Like Peter my ministry has had some changes of direction and plenty of mistakes, like him I came originally from fairly working class stock (don’t be fooled by my BBC presenter accent!) and, like his, my calling to Christian ministry happened suddenly and unexpectedly. I’m afraid that if I were to leap out of a boat, like Peter did, I would soon start sinking. Right now I identify with Peter hiding in a locked room, waiting to see what will happen next. How will the Spirit of God manifest in these times? How will I respond? Like Peter I have been given a title – Reader rather than Rock – and I know what that has looked like in the past, but I’m waiting to see how I can fulfill this vocation in the days that are to come.

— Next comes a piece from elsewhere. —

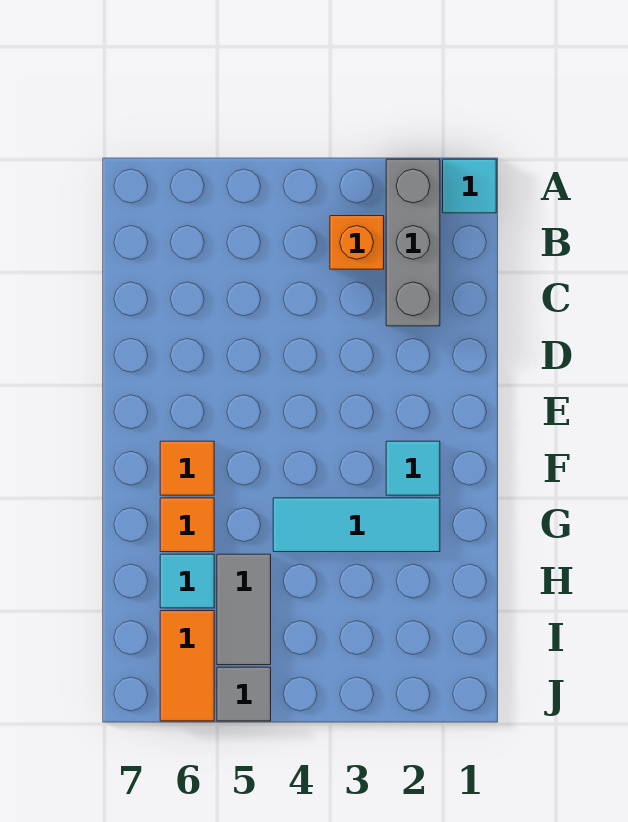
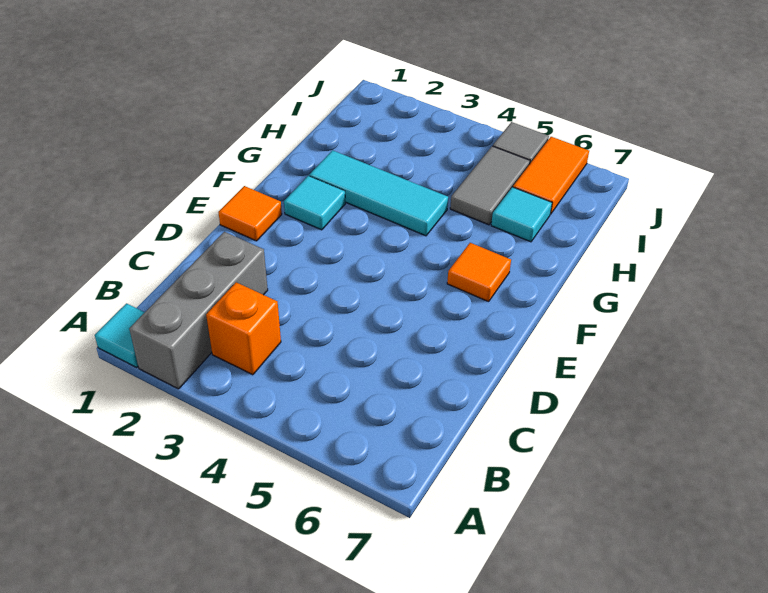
orange tile G6 level 1 -> orange tile E1 level 1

Carol Holdsworth licensed as a Reader by Archbishop John Sentamu in 2014

Perhaps a rushing wind will equip me to do things I can’t yet imagine. Perhaps someone else will arrive breathlessly to tell me that the situation has changed and I will need to respond. Perhaps I will feel the peace of the presence of Jesus giving me the confidence to persevere. One of the things that ME/CFS has shown me is that God provides, and God’s timing is perfect, although it doesn’t always match the timing I would like to see!

7 Comments

  1. Thank you so much for your reflections Carol. I found it very moving and they raised a number of issues in my head, not least on how we handle powerlessness, and especially for you as you seek alternative ways in which your learning, skills and ministry might be realised given your very limited energy. The church too, I guess, has to find alternative ways of ministry given the restrictions it finds because of the health and activity of the community it serves.
    I’m also a fan of Peter. Or I should say Simon Peter. He was both Simon, who got it wrong, and Peter who got it right. And so are weof course. Let’s pray for the Peter in us to grow and for the Simon in us to be continually recognised and forgiven.
    Thank you again, Carol

  2. Well Carol you are far, far from inarticulate!!!!!
    Loved reading your thoughts.
    You ministered to me
    X

  3. Thanks Carol for sharing your ME journey and it’s frustrations, especially as there is so much you want to do and achieve in God’s name. I pray God will gently lead and guide you to the ministry he has for you now here in the Colne Valley.